--- Document text ---
© Koninklijke Philips Electronics N.V. 2006. All rights reserved.
User manual
Rev. 01 — 12 January 2006
39
4.1 Introduction
The MAM block in the LPC2101/02/03 maximizes the performance of the ARM processor
when it is running code in flash memory using a single flash bank.
4.2 Operation
Simply put, the Memory Accelerator Module (MAM) attempts to have the next ARM
instruction that will be needed in its latches in time to prevent CPU fetch stalls. The
LPC2101/02/03 uses one bank of Flash memory, compared to the two banks used on
predecessor devices. It includes three 128-bit buffers called the Prefetch Buffer, the
Branch Trail Buffer and the Data Buffer. When an Instruction Fetch is not satisfied by
either the Prefetch or Branch Trail buffer, nor has a prefetch been initiated for that line, the
ARM is stalled while a fetch is initiated for the 128-bit line. If a prefetch has been initiated
but not yet completed, the ARM is stalled for a shorter time. Unless aborted by a data
access, a prefetch is initiated as soon as the Flash has completed the previous access.
--- Data supplied ---
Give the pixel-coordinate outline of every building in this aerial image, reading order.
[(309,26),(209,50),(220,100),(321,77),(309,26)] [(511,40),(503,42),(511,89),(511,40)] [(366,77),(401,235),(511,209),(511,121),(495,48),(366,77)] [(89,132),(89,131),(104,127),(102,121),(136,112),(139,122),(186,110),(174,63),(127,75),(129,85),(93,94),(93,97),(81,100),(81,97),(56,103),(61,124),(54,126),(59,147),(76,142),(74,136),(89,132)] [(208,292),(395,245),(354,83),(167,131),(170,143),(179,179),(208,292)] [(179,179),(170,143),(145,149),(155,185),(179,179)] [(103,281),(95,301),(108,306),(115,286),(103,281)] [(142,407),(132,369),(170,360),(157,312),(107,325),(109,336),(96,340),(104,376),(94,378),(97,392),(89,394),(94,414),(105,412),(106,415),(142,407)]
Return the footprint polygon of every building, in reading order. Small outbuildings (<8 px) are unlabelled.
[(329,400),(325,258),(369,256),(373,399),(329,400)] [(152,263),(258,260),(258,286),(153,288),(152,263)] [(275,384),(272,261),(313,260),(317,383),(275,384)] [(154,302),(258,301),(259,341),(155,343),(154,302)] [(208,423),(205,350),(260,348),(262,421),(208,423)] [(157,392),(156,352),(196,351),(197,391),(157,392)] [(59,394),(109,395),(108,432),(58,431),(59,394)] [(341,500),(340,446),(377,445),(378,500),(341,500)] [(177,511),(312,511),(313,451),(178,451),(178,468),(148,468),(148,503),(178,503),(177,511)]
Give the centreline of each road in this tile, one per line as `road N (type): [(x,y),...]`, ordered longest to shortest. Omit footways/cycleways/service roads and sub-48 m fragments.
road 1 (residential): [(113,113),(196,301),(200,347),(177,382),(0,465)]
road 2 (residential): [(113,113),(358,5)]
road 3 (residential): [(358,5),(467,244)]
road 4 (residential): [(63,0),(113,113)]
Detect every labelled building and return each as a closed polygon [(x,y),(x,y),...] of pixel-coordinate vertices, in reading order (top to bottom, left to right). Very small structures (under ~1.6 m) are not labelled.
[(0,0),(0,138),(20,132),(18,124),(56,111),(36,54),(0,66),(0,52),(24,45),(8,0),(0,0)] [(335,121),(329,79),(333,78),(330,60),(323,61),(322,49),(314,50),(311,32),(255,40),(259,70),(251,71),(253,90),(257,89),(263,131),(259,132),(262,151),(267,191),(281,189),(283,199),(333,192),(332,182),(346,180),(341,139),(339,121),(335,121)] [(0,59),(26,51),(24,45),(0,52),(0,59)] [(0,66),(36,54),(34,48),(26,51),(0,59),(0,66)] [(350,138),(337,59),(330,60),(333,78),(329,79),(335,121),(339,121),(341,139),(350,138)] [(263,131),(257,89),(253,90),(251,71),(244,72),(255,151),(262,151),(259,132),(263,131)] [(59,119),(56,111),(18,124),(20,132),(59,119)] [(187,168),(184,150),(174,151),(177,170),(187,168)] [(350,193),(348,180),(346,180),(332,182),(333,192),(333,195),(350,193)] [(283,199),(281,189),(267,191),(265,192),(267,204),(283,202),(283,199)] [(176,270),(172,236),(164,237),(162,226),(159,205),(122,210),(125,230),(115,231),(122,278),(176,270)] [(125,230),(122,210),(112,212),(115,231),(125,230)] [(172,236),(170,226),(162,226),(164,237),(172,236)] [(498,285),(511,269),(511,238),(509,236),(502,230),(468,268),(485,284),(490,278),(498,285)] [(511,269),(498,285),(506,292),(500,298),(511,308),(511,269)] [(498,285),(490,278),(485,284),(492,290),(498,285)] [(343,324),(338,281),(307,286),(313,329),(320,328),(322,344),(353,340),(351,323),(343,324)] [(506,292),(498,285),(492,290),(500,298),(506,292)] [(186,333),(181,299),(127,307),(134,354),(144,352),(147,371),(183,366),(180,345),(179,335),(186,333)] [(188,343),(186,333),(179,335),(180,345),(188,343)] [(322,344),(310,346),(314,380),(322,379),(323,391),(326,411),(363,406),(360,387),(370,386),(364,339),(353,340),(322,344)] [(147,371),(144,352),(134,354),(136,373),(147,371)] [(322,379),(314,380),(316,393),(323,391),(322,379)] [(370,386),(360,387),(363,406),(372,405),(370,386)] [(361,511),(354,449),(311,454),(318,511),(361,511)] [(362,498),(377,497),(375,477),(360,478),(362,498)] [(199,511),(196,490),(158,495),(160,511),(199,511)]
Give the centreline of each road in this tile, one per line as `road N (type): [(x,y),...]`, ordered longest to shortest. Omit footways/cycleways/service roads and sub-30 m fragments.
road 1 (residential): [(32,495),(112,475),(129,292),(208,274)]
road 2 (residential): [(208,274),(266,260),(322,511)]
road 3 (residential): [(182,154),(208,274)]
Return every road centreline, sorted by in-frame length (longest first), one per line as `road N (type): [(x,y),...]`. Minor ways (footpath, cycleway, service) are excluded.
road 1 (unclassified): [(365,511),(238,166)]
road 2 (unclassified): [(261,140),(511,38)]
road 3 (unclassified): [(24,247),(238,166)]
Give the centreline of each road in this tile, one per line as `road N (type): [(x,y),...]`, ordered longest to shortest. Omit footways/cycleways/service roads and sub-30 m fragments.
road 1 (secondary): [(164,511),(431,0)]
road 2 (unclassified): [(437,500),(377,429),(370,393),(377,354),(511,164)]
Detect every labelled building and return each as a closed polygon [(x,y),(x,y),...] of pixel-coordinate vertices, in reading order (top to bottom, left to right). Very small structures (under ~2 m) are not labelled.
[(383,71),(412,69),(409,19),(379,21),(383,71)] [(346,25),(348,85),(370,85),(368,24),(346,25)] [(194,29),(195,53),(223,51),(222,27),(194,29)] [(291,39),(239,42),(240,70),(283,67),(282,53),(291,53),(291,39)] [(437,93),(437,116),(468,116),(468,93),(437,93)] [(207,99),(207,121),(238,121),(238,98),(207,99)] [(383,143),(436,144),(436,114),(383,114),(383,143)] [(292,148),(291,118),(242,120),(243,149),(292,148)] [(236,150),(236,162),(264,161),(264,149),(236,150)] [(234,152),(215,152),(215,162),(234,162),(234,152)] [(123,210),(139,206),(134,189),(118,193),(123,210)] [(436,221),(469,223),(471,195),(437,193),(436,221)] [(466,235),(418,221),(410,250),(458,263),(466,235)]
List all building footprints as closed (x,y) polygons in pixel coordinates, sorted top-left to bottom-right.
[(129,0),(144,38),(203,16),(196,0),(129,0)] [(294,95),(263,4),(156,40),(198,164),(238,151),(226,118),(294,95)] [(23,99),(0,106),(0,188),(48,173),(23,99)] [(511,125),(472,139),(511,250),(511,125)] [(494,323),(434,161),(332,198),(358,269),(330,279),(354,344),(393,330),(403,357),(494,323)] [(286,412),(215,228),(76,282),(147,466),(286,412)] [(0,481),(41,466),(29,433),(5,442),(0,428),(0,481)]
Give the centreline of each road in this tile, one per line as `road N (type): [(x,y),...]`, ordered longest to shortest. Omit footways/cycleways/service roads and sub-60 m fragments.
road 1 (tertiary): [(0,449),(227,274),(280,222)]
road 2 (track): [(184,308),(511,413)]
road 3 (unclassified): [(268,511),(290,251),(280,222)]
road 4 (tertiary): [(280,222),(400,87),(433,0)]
---
To be done:
1 - Reproduce everything in the MAM manual excerpt from "User manual" down to "single flash bank.".
2 - Proceed with the MAM manual excerpt, picking up after its final sentence.
The items have no connection to the MAM manual excerpt.

Response list:
1 -
User manual
Rev. 01 — 12 January 2006
39
4.1 Introduction
The MAM block in the LPC2101/02/03 maximizes the performance of the ARM processor
when it is running code in flash memory using a single flash bank.

2 -
The prefetched line is latched by the Flash module, but the MAM does not capture the line
in its prefetch buffer until the ARM core presents the address from which the prefetch has
been made. If the core presents a different address from the one from which the prefetch
has been made, the prefetched line is discarded.
The Prefetch and Branch Trail Buffers each include four 32-bit ARM instructions or eight
16-bit Thumb instructions. During sequential code execution, typically the prefetch buffer
contains the current instruction and the entire Flash line that contains it.
The MAM uses the LPROT[0] line to differentiate between instruction and data accesses.
Code and data accesses use separate 128-bit buffers. 3 of every 4 sequential 32-bit code
or data accesses "hit" in the buffer without requiring a Flash access (7 of 8 sequential
16-bit accesses, 15 of every 16 sequential byte accesses). The fourth (eighth, 16th)
sequential data access must access Flash, aborting any prefetch in progress. When a
Flash data access is concluded, any prefetch that had been in progress is re-initiated.
Timing of Flash read operations is programmable and is described later in this section.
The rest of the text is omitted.